> [Problem to work on]
Once the line holding "Time* | $ 630.00 |" is found in the listing below, write it out and each later line exactly, up to and including the one holding "Hour) | $ 40.00 |".

> [Data for analysis]
# # #
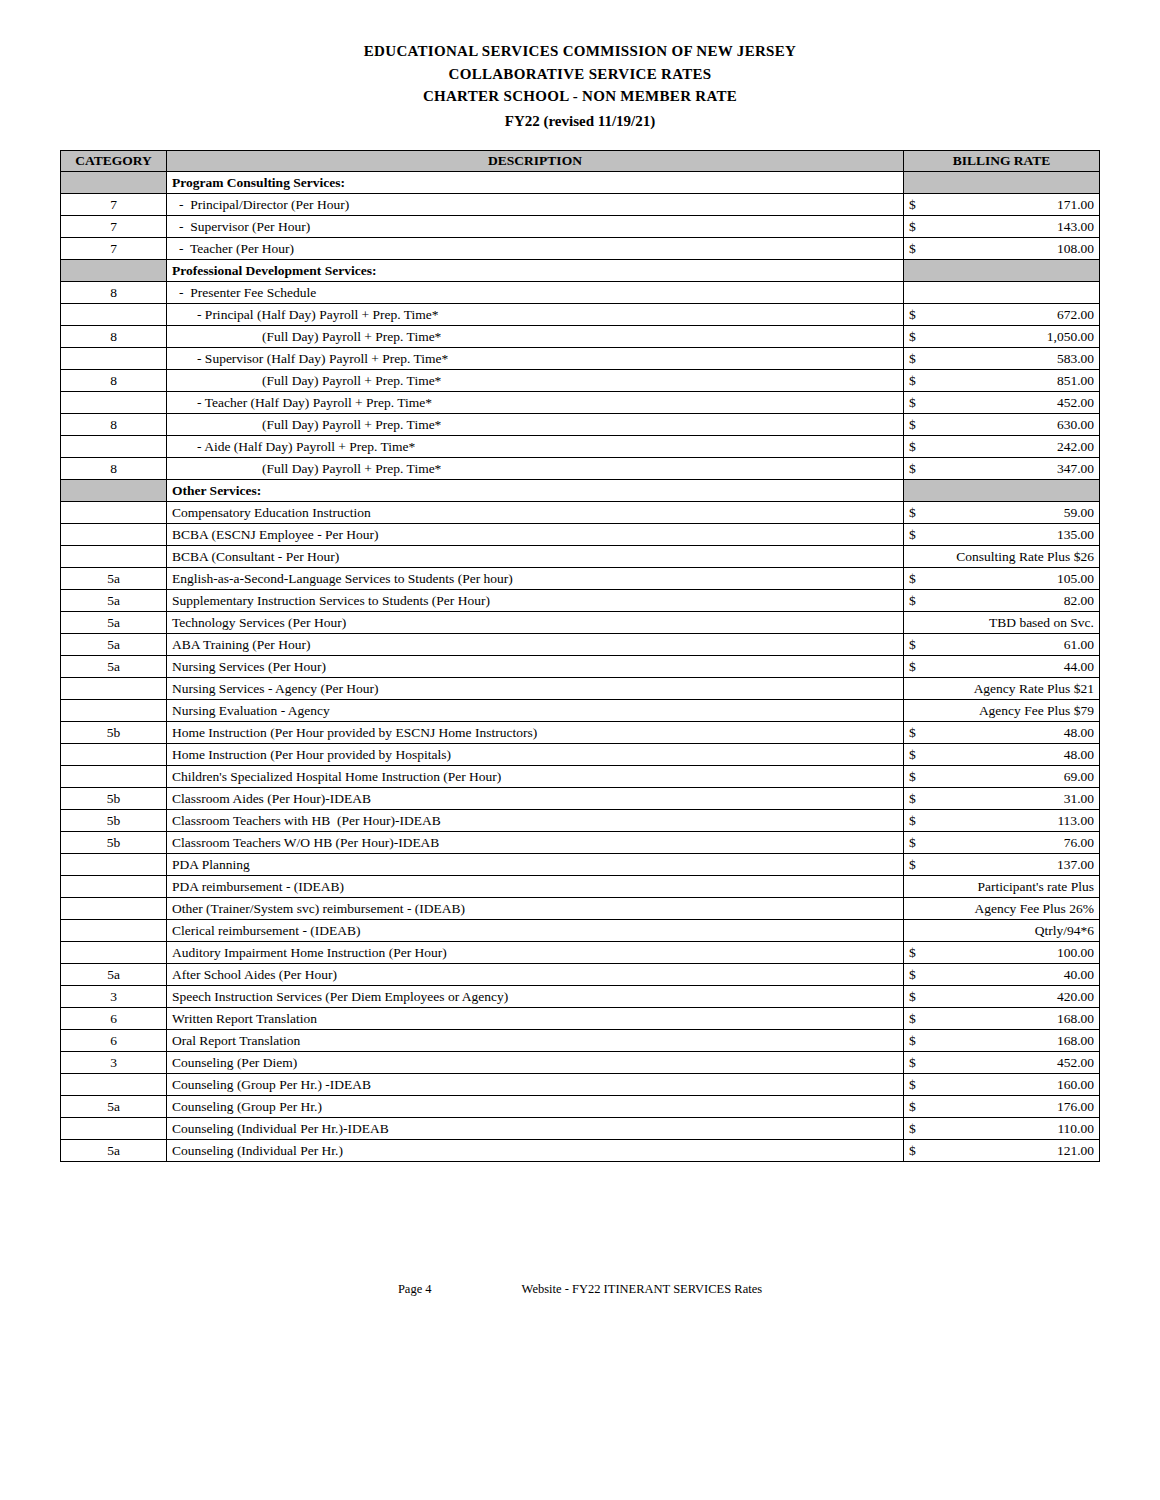EDUCATIONAL SERVICES COMMISSION OF NEW JERSEY
COLLABORATIVE SERVICE RATES
CHARTER SCHOOL - NON MEMBER RATE
FY22 (revised 11/19/21)
| CATEGORY | DESCRIPTION | BILLING RATE |
| --- | --- | --- |
| | Program Consulting Services: | |
| 7 | - Principal/Director (Per Hour) | $ 171.00 |
| 7 | - Supervisor (Per Hour) | $ 143.00 |
| 7 | - Teacher (Per Hour) | $ 108.00 |
| | Professional Development Services: | |
| 8 | - Presenter Fee Schedule | |
| | - Principal (Half Day) Payroll + Prep. Time* | $ 672.00 |
| 8 | (Full Day) Payroll + Prep. Time* | $ 1,050.00 |
| | - Supervisor (Half Day) Payroll + Prep. Time* | $ 583.00 |
| 8 | (Full Day) Payroll + Prep. Time* | $ 851.00 |
| | - Teacher (Half Day) Payroll + Prep. Time* | $ 452.00 |
| 8 | (Full Day) Payroll + Prep. Time* | $ 630.00 |
| | - Aide (Half Day) Payroll + Prep. Time* | $ 242.00 |
| 8 | (Full Day) Payroll + Prep. Time* | $ 347.00 |
| | Other Services: | |
| | Compensatory Education Instruction | $ 59.00 |
| | BCBA (ESCNJ Employee - Per Hour) | $ 135.00 |
| | BCBA (Consultant - Per Hour) | Consulting Rate Plus $26 |
| 5a | English-as-a-Second-Language Services to Students (Per hour) | $ 105.00 |
| 5a | Supplementary Instruction Services to Students (Per Hour) | $ 82.00 |
| 5a | Technology Services (Per Hour) | TBD based on Svc. |
| 5a | ABA Training (Per Hour) | $ 61.00 |
| 5a | Nursing Services (Per Hour) | $ 44.00 |
| | Nursing Services - Agency (Per Hour) | Agency Rate Plus $21 |
| | Nursing Evaluation - Agency | Agency Fee Plus $79 |
| 5b | Home Instruction (Per Hour provided by ESCNJ Home Instructors) | $ 48.00 |
| | Home Instruction (Per Hour provided by Hospitals) | $ 48.00 |
| | Children's Specialized Hospital Home Instruction (Per Hour) | $ 69.00 |
| 5b | Classroom Aides (Per Hour)-IDEAB | $ 31.00 |
| 5b | Classroom Teachers with HB (Per Hour)-IDEAB | $ 113.00 |
| 5b | Classroom Teachers W/O HB (Per Hour)-IDEAB | $ 76.00 |
| | PDA Planning | $ 137.00 |
| | PDA reimbursement - (IDEAB) | Participant's rate Plus |
| | Other (Trainer/System svc) reimbursement - (IDEAB) | Agency Fee Plus 26% |
| | Clerical reimbursement - (IDEAB) | Qtrly/94*6 |
| | Auditory Impairment Home Instruction (Per Hour) | $ 100.00 |
| 5a | After School Aides (Per Hour) | $ 40.00 |
| 3 | Speech Instruction Services (Per Diem Employees or Agency) | $ 420.00 |
| 6 | Written Report Translation | $ 168.00 |
| 6 | Oral Report Translation | $ 168.00 |
| 3 | Counseling (Per Diem) | $ 452.00 |
| | Counseling (Group Per Hr.) -IDEAB | $ 160.00 |
| 5a | Counseling (Group Per Hr.) | $ 176.00 |
| | Counseling (Individual Per Hr.)-IDEAB | $ 110.00 |
| 5a | Counseling (Individual Per Hr.) | $ 121.00 |
Page 4 Website - FY22 ITINERANT SERVICES Rates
# # #
> [Reply]
| 8 | (Full Day) Payroll + Prep. Time* | $ 630.00 |
| | - Aide (Half Day) Payroll + Prep. Time* | $ 242.00 |
| 8 | (Full Day) Payroll + Prep. Time* | $ 347.00 |
| | Other Services: | |
| | Compensatory Education Instruction | $ 59.00 |
| | BCBA (ESCNJ Employee - Per Hour) | $ 135.00 |
| | BCBA (Consultant - Per Hour) | Consulting Rate Plus $26 |
| 5a | English-as-a-Second-Language Services to Students (Per hour) | $ 105.00 |
| 5a | Supplementary Instruction Services to Students (Per Hour) | $ 82.00 |
| 5a | Technology Services (Per Hour) | TBD based on Svc. |
| 5a | ABA Training (Per Hour) | $ 61.00 |
| 5a | Nursing Services (Per Hour) | $ 44.00 |
| | Nursing Services - Agency (Per Hour) | Agency Rate Plus $21 |
| | Nursing Evaluation - Agency | Agency Fee Plus $79 |
| 5b | Home Instruction (Per Hour provided by ESCNJ Home Instructors) | $ 48.00 |
| | Home Instruction (Per Hour provided by Hospitals) | $ 48.00 |
| | Children's Specialized Hospital Home Instruction (Per Hour) | $ 69.00 |
| 5b | Classroom Aides (Per Hour)-IDEAB | $ 31.00 |
| 5b | Classroom Teachers with HB (Per Hour)-IDEAB | $ 113.00 |
| 5b | Classroom Teachers W/O HB (Per Hour)-IDEAB | $ 76.00 |
| | PDA Planning | $ 137.00 |
| | PDA reimbursement - (IDEAB) | Participant's rate Plus |
| | Other (Trainer/System svc) reimbursement - (IDEAB) | Agency Fee Plus 26% |
| | Clerical reimbursement - (IDEAB) | Qtrly/94*6 |
| | Auditory Impairment Home Instruction (Per Hour) | $ 100.00 |
| 5a | After School Aides (Per Hour) | $ 40.00 |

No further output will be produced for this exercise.